Observation data (J2000 epoch)
- Constellation: Taurus
- Right ascension: 04^{h} 40^{m} 09.1088^{s}
- Declination: +07° 20′ 58.172″
- Redshift: 0.016632±0.00000700
- Heliocentric radial velocity: 4,986±2 km/s
- Distance: 187.87 ± 5.23 Mly (57.600 ± 1.604 Mpc)
- Group or cluster: NGC 1762 Group (LGG 120)
- Apparent magnitude (V): 14.36

Characteristics
- Type: SAB(s)ab
- Size: ~68,900 ly (21.14 kpc) (estimated)
- Apparent size (V): 1.0′ × 0.9′

Other designations
- HOLM 079A, IRAS 04374+0715, 2MASX J04400910+0720577, UGC 3125, MCG +01-12-014, PGC 15774, CGCG 419-023

= NGC 1633 =

Galaxy in the constellation Taurus

NGC 1633 is an intermediate spiral galaxy in the constellation of Taurus.
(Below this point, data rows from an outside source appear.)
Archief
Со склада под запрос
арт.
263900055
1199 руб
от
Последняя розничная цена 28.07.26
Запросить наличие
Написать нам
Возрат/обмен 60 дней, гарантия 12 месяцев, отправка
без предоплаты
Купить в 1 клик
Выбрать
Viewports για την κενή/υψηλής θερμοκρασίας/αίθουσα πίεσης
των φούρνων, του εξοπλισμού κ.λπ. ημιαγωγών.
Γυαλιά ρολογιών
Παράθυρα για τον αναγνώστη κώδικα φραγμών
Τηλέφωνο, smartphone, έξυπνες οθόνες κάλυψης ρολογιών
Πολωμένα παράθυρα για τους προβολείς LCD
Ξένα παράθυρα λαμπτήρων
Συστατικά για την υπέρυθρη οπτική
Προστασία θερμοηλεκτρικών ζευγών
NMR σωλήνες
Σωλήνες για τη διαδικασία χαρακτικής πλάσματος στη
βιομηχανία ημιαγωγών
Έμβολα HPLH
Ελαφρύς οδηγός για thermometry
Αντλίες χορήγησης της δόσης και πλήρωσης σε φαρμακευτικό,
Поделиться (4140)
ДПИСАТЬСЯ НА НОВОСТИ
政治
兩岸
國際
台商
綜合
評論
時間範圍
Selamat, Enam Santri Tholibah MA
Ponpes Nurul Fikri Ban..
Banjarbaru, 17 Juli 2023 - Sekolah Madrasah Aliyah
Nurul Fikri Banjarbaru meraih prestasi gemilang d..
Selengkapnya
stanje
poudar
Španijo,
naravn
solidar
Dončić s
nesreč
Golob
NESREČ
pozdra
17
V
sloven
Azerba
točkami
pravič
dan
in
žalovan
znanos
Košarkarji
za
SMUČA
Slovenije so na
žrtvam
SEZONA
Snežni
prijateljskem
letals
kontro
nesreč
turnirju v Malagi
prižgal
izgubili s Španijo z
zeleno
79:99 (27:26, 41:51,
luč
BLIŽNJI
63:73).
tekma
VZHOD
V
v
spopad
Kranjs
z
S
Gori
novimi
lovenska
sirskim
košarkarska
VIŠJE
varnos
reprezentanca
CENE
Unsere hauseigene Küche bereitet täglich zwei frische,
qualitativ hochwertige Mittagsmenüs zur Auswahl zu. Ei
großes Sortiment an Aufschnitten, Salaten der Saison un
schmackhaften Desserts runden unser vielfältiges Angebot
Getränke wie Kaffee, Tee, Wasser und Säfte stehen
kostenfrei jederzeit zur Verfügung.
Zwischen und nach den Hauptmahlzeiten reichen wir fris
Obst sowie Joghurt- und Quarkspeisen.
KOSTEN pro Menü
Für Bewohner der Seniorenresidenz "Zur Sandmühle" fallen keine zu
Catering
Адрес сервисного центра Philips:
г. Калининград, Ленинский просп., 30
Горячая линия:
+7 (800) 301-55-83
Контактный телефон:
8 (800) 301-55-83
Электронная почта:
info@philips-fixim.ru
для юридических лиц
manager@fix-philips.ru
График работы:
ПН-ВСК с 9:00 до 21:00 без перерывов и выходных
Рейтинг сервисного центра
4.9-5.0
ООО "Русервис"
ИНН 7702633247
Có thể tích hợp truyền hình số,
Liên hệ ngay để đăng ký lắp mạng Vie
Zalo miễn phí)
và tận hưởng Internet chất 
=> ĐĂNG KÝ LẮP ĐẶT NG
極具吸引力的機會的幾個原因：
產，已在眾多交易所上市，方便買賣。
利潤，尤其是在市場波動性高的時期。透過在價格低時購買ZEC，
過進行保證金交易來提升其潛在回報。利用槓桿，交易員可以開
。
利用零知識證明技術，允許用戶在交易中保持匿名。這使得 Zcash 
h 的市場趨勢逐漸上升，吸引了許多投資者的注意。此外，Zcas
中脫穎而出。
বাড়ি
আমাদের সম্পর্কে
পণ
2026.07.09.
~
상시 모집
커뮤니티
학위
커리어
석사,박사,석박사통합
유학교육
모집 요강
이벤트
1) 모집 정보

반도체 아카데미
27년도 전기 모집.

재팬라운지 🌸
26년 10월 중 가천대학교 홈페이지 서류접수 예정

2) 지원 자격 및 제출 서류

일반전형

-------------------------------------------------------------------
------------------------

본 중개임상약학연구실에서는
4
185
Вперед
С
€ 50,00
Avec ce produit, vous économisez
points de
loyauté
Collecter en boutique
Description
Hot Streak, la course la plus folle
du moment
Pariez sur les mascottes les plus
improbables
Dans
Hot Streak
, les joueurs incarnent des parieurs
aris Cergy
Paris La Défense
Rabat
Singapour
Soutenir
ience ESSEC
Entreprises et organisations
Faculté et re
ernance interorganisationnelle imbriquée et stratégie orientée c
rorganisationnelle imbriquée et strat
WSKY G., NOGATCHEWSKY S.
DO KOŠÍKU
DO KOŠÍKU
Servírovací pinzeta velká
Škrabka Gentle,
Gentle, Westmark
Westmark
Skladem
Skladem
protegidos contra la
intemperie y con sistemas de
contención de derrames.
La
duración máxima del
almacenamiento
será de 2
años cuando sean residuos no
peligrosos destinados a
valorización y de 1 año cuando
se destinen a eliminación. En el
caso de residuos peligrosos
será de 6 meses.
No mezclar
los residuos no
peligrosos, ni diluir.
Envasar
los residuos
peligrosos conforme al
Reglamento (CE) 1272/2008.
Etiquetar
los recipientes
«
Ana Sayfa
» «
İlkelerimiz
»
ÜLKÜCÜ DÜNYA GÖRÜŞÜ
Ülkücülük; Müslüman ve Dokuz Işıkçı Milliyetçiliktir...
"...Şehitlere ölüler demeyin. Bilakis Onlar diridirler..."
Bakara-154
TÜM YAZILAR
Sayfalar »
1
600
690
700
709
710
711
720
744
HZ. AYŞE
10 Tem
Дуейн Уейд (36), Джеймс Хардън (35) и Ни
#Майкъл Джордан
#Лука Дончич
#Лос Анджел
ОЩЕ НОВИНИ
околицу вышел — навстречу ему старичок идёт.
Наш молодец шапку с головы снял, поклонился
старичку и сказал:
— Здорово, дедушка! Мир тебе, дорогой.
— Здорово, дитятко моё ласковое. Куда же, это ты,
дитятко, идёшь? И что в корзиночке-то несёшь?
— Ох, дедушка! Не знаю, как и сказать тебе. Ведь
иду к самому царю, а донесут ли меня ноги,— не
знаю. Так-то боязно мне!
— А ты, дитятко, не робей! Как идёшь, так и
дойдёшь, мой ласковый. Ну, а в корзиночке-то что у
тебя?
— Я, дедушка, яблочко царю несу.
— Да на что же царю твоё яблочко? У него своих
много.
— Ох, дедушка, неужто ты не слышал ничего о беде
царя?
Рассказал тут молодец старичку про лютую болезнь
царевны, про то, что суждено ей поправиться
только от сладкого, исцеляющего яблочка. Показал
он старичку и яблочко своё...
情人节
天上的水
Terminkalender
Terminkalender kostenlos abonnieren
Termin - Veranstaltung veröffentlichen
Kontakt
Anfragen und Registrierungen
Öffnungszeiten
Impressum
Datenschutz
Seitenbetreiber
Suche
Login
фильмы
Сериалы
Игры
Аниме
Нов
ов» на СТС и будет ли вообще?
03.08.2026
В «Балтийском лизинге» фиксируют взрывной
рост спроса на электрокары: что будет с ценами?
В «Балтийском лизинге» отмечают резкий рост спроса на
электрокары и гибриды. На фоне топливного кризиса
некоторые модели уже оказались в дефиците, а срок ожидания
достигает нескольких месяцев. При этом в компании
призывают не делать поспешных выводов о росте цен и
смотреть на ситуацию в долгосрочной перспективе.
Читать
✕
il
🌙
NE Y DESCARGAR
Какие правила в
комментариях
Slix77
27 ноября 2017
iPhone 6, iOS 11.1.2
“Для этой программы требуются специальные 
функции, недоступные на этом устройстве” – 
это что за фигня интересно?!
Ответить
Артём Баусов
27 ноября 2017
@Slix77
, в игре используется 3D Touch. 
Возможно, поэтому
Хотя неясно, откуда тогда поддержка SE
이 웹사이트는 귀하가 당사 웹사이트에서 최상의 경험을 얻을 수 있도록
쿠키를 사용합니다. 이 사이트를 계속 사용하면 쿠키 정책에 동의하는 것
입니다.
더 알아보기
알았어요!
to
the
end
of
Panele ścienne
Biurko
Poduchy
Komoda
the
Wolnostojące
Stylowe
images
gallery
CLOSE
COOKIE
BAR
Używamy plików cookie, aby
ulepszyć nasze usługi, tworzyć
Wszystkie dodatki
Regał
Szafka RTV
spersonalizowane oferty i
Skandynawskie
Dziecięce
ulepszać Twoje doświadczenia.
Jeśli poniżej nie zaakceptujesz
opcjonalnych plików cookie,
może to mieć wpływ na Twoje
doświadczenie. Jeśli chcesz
Its velocity with respect to the cosmic microwave background is 4930±4 km/s, which corresponds to a Hubble distance of 72.71 ± 5.09 Mpc. However, three non-redshift measurements give a closer mean distance of 57.600 ± 1.604 Mpc. It was discovered by German-British astronomer William Herschel on 9 December 1798.

==NGC 1762 Group==
NGC 1633 is a member of NGC 1762 group (also known as LGG 120). This group contains 27 galaxies, including NGC 1590, NGC 1642, NGC 1691, NGC 1713, NGC 1719, NGC 1762, and IC 392.

==Supernova==
One supernova has been observed in NGC 1633:
- SN 2010 kg (Type Ia, mag. 18.8) was discovered by the Lick Observatory Supernova Search (LOSS) on 29 November 2010.